Gallagher

Internal communications have become a key element in how well organizations are able to negotiate change, according to a new report from London-based Gallagher Communications Limited. That makes change communications targeted at employees more important than ever.

Gallagher’s 18th annual Employee Communications state of the sector report asked 1,300 professionals across 40 countries for their take on topics ranging from change management preparedness, AI governance, and strategies for bridging the engagement gap between office and frontline workers, to how the frequency and method of communications impacts employee trust.

An ability to deal with change is cited as the most-desired skill by survey respondents, but a significant majority (61 percent) of them said their organization did not have a formal approach for handling change communications.

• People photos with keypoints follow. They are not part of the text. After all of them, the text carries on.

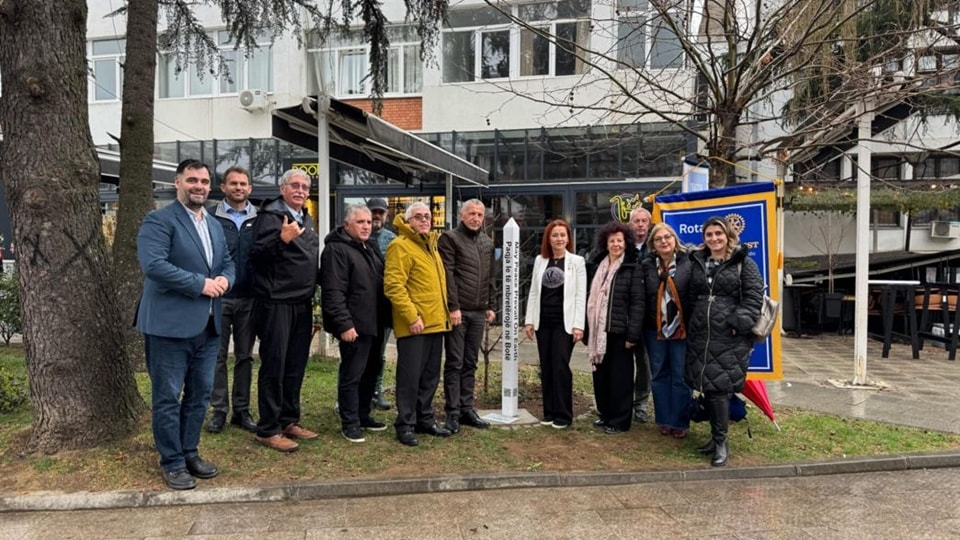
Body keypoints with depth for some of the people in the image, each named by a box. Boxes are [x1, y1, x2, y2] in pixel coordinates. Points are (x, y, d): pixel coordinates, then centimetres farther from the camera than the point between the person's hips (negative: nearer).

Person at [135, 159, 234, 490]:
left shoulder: (215, 226, 16)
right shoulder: (159, 221, -9)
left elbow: (228, 263, 19)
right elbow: (153, 265, -22)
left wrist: (224, 280, -5)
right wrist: (201, 284, -20)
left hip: (208, 324, 8)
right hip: (170, 324, -7)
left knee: (200, 393, 16)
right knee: (168, 396, 4)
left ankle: (190, 453, 30)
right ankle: (172, 462, 17)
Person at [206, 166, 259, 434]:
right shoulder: (212, 217, -2)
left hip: (249, 299, 2)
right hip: (219, 297, -2)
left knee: (245, 356, 10)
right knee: (218, 356, 7)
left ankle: (242, 410, 20)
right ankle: (219, 410, 17)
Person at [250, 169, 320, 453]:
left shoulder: (306, 220, 17)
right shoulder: (270, 217, -9)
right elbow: (257, 256, -19)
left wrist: (312, 294, 21)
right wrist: (282, 239, -32)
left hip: (302, 305, 8)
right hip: (276, 304, -8)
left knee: (296, 366, 13)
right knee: (274, 366, -2)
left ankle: (289, 421, 25)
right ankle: (268, 429, 7)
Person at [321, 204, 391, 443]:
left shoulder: (371, 248, 17)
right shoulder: (336, 249, -12)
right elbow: (333, 292, -19)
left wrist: (386, 316, 17)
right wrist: (344, 324, -23)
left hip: (375, 324, 9)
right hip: (354, 325, -9)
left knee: (371, 371, 16)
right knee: (352, 374, -1)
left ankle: (363, 415, 30)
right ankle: (349, 423, 10)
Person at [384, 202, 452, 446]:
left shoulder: (430, 245, 18)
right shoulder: (400, 246, -10)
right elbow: (393, 286, -18)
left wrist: (444, 313, 18)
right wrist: (412, 317, -22)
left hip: (435, 323, 9)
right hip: (414, 325, -9)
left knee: (430, 376, 15)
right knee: (410, 376, -2)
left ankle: (425, 419, 26)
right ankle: (405, 424, 9)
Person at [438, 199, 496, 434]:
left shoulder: (487, 243, 17)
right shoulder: (450, 238, -3)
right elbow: (447, 276, -11)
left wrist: (490, 306, 15)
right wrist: (453, 307, -15)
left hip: (479, 312, 6)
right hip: (458, 310, -6)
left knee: (470, 363, 11)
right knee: (454, 363, 0)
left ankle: (466, 408, 19)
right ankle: (452, 412, 7)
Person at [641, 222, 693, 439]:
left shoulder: (688, 263, -4)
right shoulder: (647, 265, 4)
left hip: (681, 329, -3)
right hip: (655, 330, 3)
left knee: (680, 376, 5)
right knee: (659, 375, 11)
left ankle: (680, 422, 17)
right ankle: (664, 420, 23)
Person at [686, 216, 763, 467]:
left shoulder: (743, 262, 0)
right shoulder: (698, 262, 15)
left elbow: (754, 295, -7)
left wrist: (740, 323, -16)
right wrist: (692, 323, 11)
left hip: (729, 338, -5)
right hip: (700, 335, 5)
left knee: (719, 387, -8)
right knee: (706, 387, 9)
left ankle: (721, 442, 5)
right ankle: (716, 436, 23)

The study also says that a major flaw in how internal communications are conducted may lie in the fact that there’s just too much of it. More than four out of five respondents (83 percent) cite "information overload" as a growing problem. In addition, they thought that high volumes of internal communications could lead to a drop in trust.

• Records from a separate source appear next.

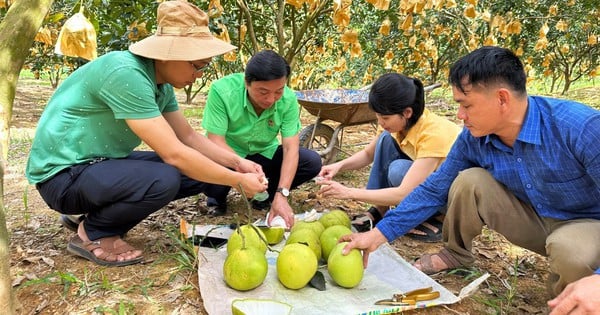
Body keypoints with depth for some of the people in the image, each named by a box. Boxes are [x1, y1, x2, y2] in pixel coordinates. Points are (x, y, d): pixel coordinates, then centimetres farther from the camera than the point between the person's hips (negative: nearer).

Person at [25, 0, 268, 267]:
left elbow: (189, 137, 7)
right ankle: (92, 234, -4)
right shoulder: (125, 74, -28)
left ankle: (97, 214, 10)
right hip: (63, 173, -9)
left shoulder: (162, 83, 0)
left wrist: (236, 162, -6)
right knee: (164, 179, -33)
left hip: (103, 164, 9)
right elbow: (174, 154, -31)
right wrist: (239, 181, -22)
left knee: (201, 170, 1)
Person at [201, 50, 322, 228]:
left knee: (313, 162, -17)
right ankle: (217, 196, 5)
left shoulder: (288, 99, -20)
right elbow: (216, 141, -26)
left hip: (264, 154, 3)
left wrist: (281, 195, -33)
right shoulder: (222, 90, -28)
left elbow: (290, 148, -22)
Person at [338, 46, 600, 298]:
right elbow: (433, 190, -8)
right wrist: (378, 234, -14)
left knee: (569, 251, -37)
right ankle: (455, 253, 8)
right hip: (537, 221, 4)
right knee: (469, 181, -18)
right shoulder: (473, 139, -16)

Gallagher’s 18th annual Employee Communications state of the sector report asked 1,300 professionals across 40 countries for their take on topics ranging from change management preparedness, AI governance, and strategies for bridging the engagement gap between office and frontline workers, to how the frequency and method of communications impacts employee trust.

As regards AI, survey respondents say that a lack of guidance hinders productivity. Three-quarters (75 percent) of them report that without a formal communications framework for handling AI, they are left in “AI experimentation mode.” Hovwever, when that framework, along with leadership endorsement, is in place, confidence rises considerably— from 35 percent to 63 percent.

The “readiness gap” that keeps communicators from delivering on their purposes and objectives, the report’s authors find, differs considerably across such categories as industry, desk-based teams vs. frontline employees, small vs. large teams, and level of strategic maturity and capability.

To successfully handle the changing situation, the report suggests four major priorities:

Clarity and direction: Employers need to embed comms strategy into their broader business planning. Keeping communications straightforward and simple should result in a workforce that better understands where the company is going and why.

Worforce readiness: Equip both communicators and staffers with the skills, tools and confidence they need to navigate change.

Operational enablement: Streamline governance and processes to create an environment that enables agility without sacrificing consistency.

Human-centric communication: Personalization, sophistication and clarity should be the building blocks that enable companies to build engagement with their staffs.

“As employees across all geographies, industries and employer types navigate the ever-changing world, organizations must critically evaluate their people’s experience in the workplace—finding unique ways to engage teams, establish authentic connections, and support employee wellbeing overall,” the report notes

Gallager held the roundtables and focus groups used for the report in September and October of 2025, with the survey being conducted in November.